Speaking of Verdi, he postponed rehearsals of the famous "Donna e mobile" aria until the day before premiere, to keep it a secret, because he predicted (correctly) that it was going to be an instant hit. On release, it basically became a pop song, performed all over the place (recording did not exist, remember). This may give an idea what a hit could look / sound like at the time. BTW it has most features of a modern hit song: a clear rhythm, a simple but catchy and recognizable melody, somehow playful words about the nature of romantic relationships.



> Consider the fact that, say, at the time when Verdi was rabidly popular, late 19th century, there was no iTunes, no TV, no CDs, cassettes, or vinyl records, and no music radio.

Notably though, there was sheet music as a mass-market form of music, so we can tell what was popular - and "opera tunes" definitely made the list, together with theme-and-variations sets based on opera tunes, medleys of opera tunes, parodies based on the tunes, arrangements for countless instruments etc.


Yeah I've considered all that but still you were making a concrete historical claim about a specific time and place and I was wondering if it's true. I still am.
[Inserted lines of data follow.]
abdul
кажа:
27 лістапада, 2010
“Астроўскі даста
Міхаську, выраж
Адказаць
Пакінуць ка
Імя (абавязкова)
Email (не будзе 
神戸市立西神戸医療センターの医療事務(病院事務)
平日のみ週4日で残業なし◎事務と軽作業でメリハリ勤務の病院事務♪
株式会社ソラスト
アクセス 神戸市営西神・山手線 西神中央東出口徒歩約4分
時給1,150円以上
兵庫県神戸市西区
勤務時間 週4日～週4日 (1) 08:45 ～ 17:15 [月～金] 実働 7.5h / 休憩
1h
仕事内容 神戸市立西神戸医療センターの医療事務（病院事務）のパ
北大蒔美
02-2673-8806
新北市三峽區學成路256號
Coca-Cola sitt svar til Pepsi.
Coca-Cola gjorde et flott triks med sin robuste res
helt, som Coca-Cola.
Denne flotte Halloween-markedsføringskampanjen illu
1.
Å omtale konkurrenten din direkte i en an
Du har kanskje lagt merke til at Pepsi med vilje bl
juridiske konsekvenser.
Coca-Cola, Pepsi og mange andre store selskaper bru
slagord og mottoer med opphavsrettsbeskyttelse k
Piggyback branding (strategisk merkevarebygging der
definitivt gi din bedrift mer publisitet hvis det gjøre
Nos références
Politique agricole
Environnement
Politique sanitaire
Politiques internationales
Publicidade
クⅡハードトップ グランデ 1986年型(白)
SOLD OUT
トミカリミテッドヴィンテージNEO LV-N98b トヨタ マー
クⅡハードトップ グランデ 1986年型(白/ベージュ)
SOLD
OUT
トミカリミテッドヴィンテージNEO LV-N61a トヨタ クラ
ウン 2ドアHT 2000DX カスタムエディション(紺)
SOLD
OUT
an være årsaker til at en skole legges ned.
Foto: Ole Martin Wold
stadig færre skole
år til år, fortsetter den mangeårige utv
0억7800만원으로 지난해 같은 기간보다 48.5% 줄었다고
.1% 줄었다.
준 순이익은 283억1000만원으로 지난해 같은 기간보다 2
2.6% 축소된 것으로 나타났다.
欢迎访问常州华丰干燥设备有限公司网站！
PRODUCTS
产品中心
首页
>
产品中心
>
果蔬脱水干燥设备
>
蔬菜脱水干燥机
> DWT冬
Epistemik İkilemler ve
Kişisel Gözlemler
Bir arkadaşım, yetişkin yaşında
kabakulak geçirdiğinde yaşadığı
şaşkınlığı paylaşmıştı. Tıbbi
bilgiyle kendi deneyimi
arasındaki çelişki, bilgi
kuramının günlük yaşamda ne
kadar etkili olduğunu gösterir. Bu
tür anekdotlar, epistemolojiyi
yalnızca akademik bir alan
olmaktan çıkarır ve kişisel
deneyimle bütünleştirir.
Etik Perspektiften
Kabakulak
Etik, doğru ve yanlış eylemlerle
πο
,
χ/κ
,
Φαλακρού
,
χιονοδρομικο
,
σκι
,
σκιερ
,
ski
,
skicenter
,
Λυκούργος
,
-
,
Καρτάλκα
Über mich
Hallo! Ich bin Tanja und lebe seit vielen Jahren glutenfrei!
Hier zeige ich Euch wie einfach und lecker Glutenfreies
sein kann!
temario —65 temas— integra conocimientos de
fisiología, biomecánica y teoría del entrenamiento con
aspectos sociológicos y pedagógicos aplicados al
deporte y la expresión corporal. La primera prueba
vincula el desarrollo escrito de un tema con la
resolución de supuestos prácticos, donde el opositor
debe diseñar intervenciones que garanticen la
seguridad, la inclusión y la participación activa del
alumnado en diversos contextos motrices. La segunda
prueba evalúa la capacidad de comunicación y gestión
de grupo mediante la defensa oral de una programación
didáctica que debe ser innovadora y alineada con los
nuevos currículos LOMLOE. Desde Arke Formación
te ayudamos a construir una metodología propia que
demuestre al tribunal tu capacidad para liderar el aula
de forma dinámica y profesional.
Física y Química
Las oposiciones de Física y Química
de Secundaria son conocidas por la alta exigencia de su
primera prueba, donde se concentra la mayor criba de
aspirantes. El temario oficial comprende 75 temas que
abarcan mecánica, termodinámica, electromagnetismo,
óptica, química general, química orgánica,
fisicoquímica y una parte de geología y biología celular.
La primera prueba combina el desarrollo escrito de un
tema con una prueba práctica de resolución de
Of course live music was how people accessed music, and generally for this time in most parts of europe we have a strongly attested art music tradition enjoyed by the aristocratic minority and a separate, vastly more popular yet barely attested folk music tradition associated with the lower class rural majority.

The elite wrote about the things that interested them, and their writings make up the vast majority of primary documents from the era. We have to be careful not to accidentally consume their biases along with their information.